Describe all homomorphic images of the dihedral group $D_3$ of order 6

Question

I saw a solution for $D_4$ where they just found all the normal subgroups and found the quotient groups. Is that sufficient here? How do I even do that? I know that one of them is the kernel of $D_3$, which is just all of the symmetries

Answer 1

Is that sufficient here?

Yes, this is the content of the first isomorphism theorem.

How do I even do that?

I think $D_3$ is small enough to do by hand (listing out subgroups and finding the normal ones, as suggested in the comments).

---

You did not list the elements of $D_3$ correctly if you are writing in terms of generators. (Part of it is my fault, I wrote the presentation of $D_4$ rather than $D_3$ in the comments.) Moreover, you have subgroups of size $4$, which does not divide $|D_3|=6$.

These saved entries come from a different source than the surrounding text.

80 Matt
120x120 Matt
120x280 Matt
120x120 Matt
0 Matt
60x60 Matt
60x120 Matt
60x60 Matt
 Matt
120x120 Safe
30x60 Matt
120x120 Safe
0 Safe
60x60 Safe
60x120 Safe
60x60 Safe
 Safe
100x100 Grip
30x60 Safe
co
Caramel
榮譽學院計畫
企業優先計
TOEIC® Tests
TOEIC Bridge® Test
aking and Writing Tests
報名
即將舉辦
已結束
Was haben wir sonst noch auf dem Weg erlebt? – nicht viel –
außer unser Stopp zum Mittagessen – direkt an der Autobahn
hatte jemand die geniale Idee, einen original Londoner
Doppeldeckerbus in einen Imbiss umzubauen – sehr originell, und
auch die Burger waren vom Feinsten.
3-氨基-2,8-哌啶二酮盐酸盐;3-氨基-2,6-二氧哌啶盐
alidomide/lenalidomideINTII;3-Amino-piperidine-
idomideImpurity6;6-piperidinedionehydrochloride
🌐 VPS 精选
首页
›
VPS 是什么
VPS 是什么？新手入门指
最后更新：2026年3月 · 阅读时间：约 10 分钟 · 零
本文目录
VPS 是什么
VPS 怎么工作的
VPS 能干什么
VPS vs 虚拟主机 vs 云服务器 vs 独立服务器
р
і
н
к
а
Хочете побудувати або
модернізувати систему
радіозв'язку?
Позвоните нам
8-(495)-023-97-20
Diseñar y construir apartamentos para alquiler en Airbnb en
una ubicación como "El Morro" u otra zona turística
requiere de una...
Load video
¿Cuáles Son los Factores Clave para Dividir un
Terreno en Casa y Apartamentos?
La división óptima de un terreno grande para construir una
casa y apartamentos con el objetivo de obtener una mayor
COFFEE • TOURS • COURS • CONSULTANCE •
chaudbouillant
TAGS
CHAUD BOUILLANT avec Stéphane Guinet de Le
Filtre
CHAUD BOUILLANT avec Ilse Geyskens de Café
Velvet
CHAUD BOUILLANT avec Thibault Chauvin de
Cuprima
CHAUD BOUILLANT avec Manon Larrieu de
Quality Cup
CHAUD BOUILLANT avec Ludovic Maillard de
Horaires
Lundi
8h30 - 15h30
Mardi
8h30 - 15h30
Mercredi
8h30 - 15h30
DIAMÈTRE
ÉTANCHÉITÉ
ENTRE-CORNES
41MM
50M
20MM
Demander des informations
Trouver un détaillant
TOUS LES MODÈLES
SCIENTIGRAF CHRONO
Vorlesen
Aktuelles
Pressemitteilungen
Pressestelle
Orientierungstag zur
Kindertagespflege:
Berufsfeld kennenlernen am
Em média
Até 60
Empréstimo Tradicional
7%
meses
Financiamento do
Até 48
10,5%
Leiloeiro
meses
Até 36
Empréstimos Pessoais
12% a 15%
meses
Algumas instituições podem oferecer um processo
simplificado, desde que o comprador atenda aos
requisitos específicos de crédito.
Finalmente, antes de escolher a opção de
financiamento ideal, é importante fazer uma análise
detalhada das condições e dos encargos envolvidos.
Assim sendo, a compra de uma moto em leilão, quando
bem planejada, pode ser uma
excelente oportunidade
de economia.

If you use the presentation $\langle r,s \mid r^3=s^2=(sr)^2=e \rangle$, then the elements can be listed as $\{e, r, r^2, s, sr, sr^2\}$. The subgroups are $\{e\}$, $\{e, s\}$, $\{e, sr\}$, $\{e, sr^2\}$, $\{e, s, s^2\}$, and $D_3$. You can check that only $\{e\}$, $\{e, s, s^2\}$, and $D_3$ are normal.

If you want to use the notation given in your link, then the subgroups are $\{id\}$, $\{id, m_1\}$, $\{id, m_2\}$, $\{id, m_3\}$, $\{id, r_1, r_2\}$, and $D_3$. Only $\{id\}$, $\{id, r_1, r_2\}$, and $D_3$ are normal.